Vijay Mallya-owned Kingfisher Airlines accounts for around Rs 500 crore of the Rs 725-crore of stressed airline loans that Bank of India (BoI) has on its books, which will be recast before the end of December, a senior bank official said here today.
"We will soon sit down with the managements of the Kingfisher and Paramount Airways to restructure their bad debts with us. We have around Rs 4,000 crore exposure, which is 3.4 per cent of our overall advances, to the airlines and out of which Rs 725 crore have become non-performing assets," a senior BoI official who wished not to be identified told PTI on the sidelines announcing its Q2 results meet here today.
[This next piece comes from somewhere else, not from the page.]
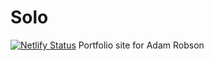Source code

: # Solo
[![Netlify Status](https://api.netlify.com/api/v1/badges/059d080a-5424-467f-84bb-d46999e8b6c8/deploy-status)](https://app.netlify.com/sites/adamrobson/deploys)
Portfolio site for Adam Robson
The city-based leading state-run lender reported a whopping 91 per cent jump to Rs 617 crore in its net profit for the quarter ended September primarily driven by higher interest income and lower cost of funds besides lower provisioning (sequential) during the quarter.
The official further informed that out of this Rs 725 crore NPAs, Kingfisher owns Rs 500 crore which have become bad loans and the rest Rs 225 crore are with Paramount. Kingfisher has Rs 6,000 crore debt with lenders.
Kingfisher Chairman Mallya had told the company's AGM early this month that the airline was expected to finalise the restructuring of its Rs 6,000-crore debt in a month. The development comes ahead of the carrier's plans to raise $250 million through a global depository receipts issue.